His ‘New Ireland’ whiskey — with that Irish E inserted as an added tribute — is aged in a stack of oak barrels out the back, proofed with Roy’s own beer, and named for that New Brunswick branding that never was.

It also represents a rare occasion on which Roy makes something strong without dabbling in his vast array of botanicals. It’s not quite got the Irish feel, but it does sit perfectly amid his wider range.

Of course, it’s hard to explore New Brunswick and its vast forest and river landscapes without also touching on the sea. In the north, that might mean gentle strolls to beautiful lighthouses, or a coffee on a grassy trail. On the southern shoreline, the Bay of Fundy is where extreme tides — one of the area’s claims to fame — reach their peak. Within the bay, tides have a global maximum variation of as much as 16.8 metres.

Cielo camping oysters

Muddy Fundy’s best spots are squelching beaches littered with house-sized rocks that take on the shapes of surrealist art. The slosh of the tides — their flow visible to the naked eye — is slowly undercutting the stone and leaving top-heavy stacks that can be explored at low tide.

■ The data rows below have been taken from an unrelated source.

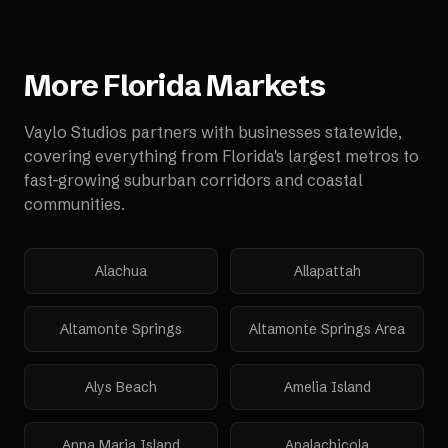
More
Florida
Markets
Vaylo Studios partners with businesses statewide,
covering everything from Florida's largest metros to
fast-growing suburban corridors and coastal
communities.
Alachua
Allapattah
Altamonte Springs
Altamonte Springs Area
Alys Beach
Amelia Island
Anna Maria Island
Apalachicola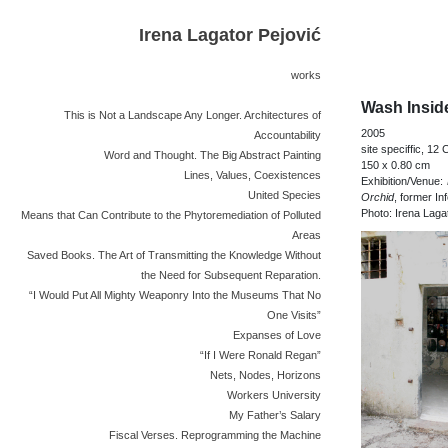
Irena Lagator Pejović
works
Wash Insid
This is Not a Landscape Any Longer. Architectures of
2005
Accountability
site speciffic, 12 
Word and Thought. The Big Abstract Painting
150 x 0.80 cm
Lines, Values, Coexistences
Exhibition/Venue:
United Species
Orchid
, former In
Photo: Irena Laga
Means that Can Contribute to the Phytoremediation of Polluted
Areas
Saved Books. The Art of Transmitting the Knowledge Without
the Need for Subsequent Reparation.
“I Would Put All Mighty Weaponry Into the Museums That No
One Visits”
Expanses of Love
“If I Were Ronald Regan”
Nets, Nodes, Horizons
Workers University
My Father’s Salary
Fiscal Verses. Reprogramming the Machine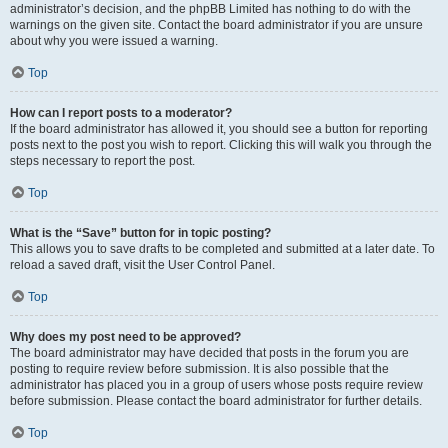
administrator’s decision, and the phpBB Limited has nothing to do with the
warnings on the given site. Contact the board administrator if you are unsure
about why you were issued a warning.
Top
How can I report posts to a moderator?
If the board administrator has allowed it, you should see a button for reporting
posts next to the post you wish to report. Clicking this will walk you through the
steps necessary to report the post.
Top
What is the “Save” button for in topic posting?
This allows you to save drafts to be completed and submitted at a later date. To
reload a saved draft, visit the User Control Panel.
Top
Why does my post need to be approved?
The board administrator may have decided that posts in the forum you are
posting to require review before submission. It is also possible that the
administrator has placed you in a group of users whose posts require review
before submission. Please contact the board administrator for further details.
Top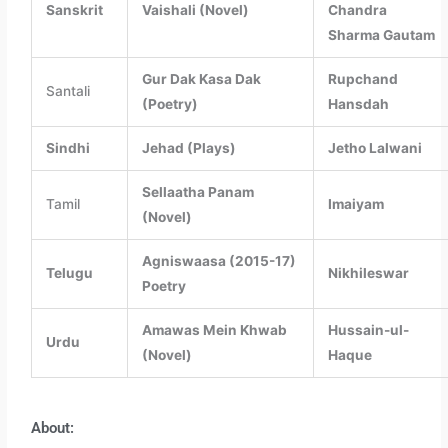
Sanskrit
Vaishali (Novel)
Chandra
Sharma Gautam
Gur Dak Kasa Dak
Rupchand
Santali
(Poetry)
Hansdah
Sindhi
Jehad (Plays)
Jetho Lalwani
Sellaatha Panam
Tamil
Imaiyam
(Novel)
Agniswaasa (2015-17)
Telugu
Nikhileswar
Poetry
Amawas Mein Khwab
Hussain-ul-
Urdu
(Novel)
Haque
About: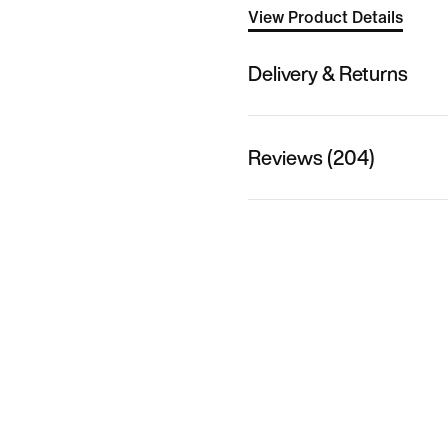
View Product Details
Delivery & Returns
Reviews (204)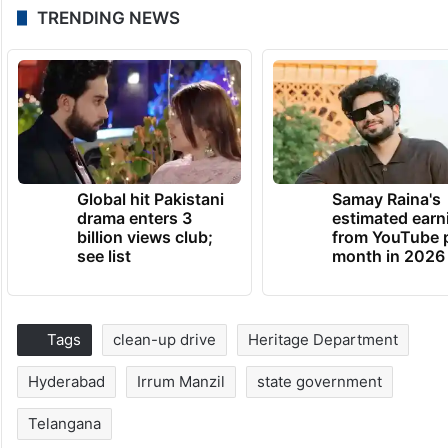
TRENDING NEWS
Global hit Pakistani
Samay Raina's
drama enters 3
estimated earn
billion views club;
from YouTube 
see list
month in 2026
Tags
clean-up drive
Heritage Department
Hyderabad
Irrum Manzil
state government
Telangana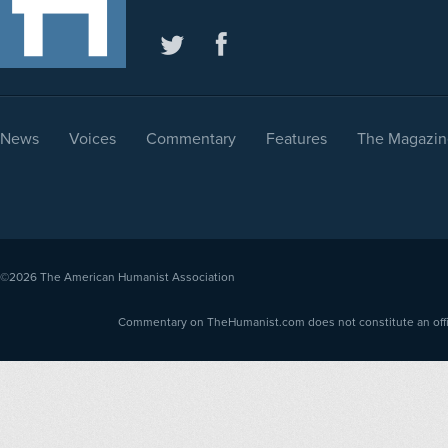
News
Voices
Commentary
Features
The Magazin
©2026
The American Humanist Association
Commentary on TheHumanist.com does not constitute an offici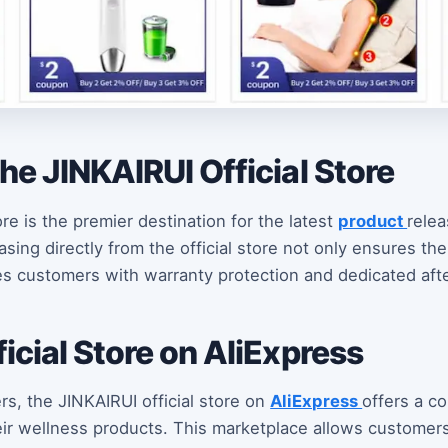
he JINKAIRUI Official Store
ore is the premier destination for the latest
product
rele
ing directly from the official store not only ensures the
es customers with warranty protection and dedicated afte
icial Store on AliExpress
rs, the JINKAIRUI official store on
AliExpress
offers a c
ir wellness products. This marketplace allows customers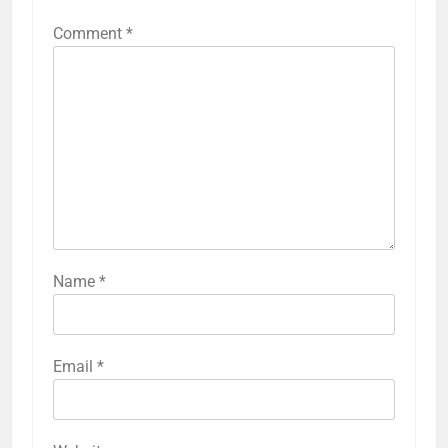
Comment
*
Name
*
Email
*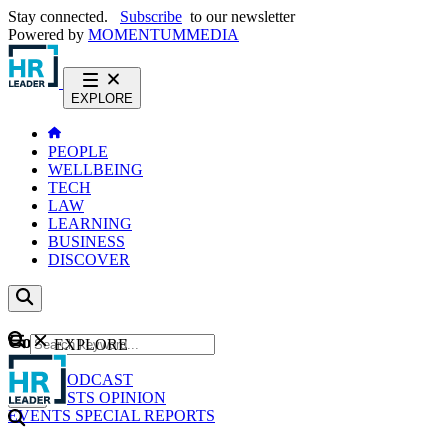
Stay connected.
Subscribe
to our newsletter
Powered by
MOMENTUM
MEDIA
EXPLORE
PEOPLE
WELLBEING
TECH
LAW
LEARNING
BUSINESS
DISCOVER
Content
EXPLORE
GO
NEWS
PODCAST
WEBCASTS
OPINION
EVENTS
SPECIAL REPORTS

Ocean floor walks and kayaking take place in the same spot here just a few hours apart. Above it all, visitors can stroll the extensive national park, or listen to the water roar in and out whilst snacking on the ubiquitous (and sublime) lobster rolls in any number of local restaurants.

There’s just enough habitation in New Brunswick to make it a place where comfort is easily obtainable, and just little enough to feel like you’re never far from being alone in the wilderness. It’s the endless countryside that many visitors connect with.

The Appalachian Hills in the north offer something close to rolling farmland, and hide the charming, performative Arcadian Museum. Elsewhere, the province has over 80% tree cover, and there are spaces where it feels like the pine forests are all that can be seen right to the horizon, almost like the modern world simply never happened.

The vast, fresh-feeling space of the province is awe-inspiring and, in summer, somehow both rugged and kindly soft-edged and welcoming, like its people. Roads are easy to navigate, with bright yellow “moose crossing” signs and vast houses set back into the woodland.

A car means freedom here. On the right day, for all the wilderness, it can feel like you’re never more than a few miles from a Tim Horton’s and their ubiquitous Timbits.

Back in Saint John, the old industrial town is undergoing a rejuvenation, with a container market pushed up against the seafront, the old industrial buildings brought back to life beneath the fading paint of the advertising, with art and high-end food outlets now occupying the steep streets of downtown.

By the port, sacred First Nations spaces are being both reclaimed and explained, with walking tours that almost sweep the city away in their evocation of the past. Affordable business hotels and trendy coffee shops serving ‘London fog’ — a type of steamed sweet tea — sit in buildings largely unaltered for a century.

So as I float, senses inhibited on the sloshing seas of Saint John, just a few hours before flying home, I feel strangely present, and a real sense of belonging, on another continent. I’m busy and fulfilled, but rested, and truly connected to this proud province’s gently Irish — and French, and First Nation, and Canadian — sense of place.

I think of the ancestral connections of the place; the people who came here to live, and sadly, also, to die. And the people who still uphold their ancestors’ traditions in a way that gives such a distinctly wholesome, welcoming and positive sense of place.

Canada is vast, and New Brunswick a relatively small corner that doesn’t top many tourists' Canuck bucket lists.

What it lacks in a single world-class tourism offering, though, it more than makes up for in authenticity and natural beauty.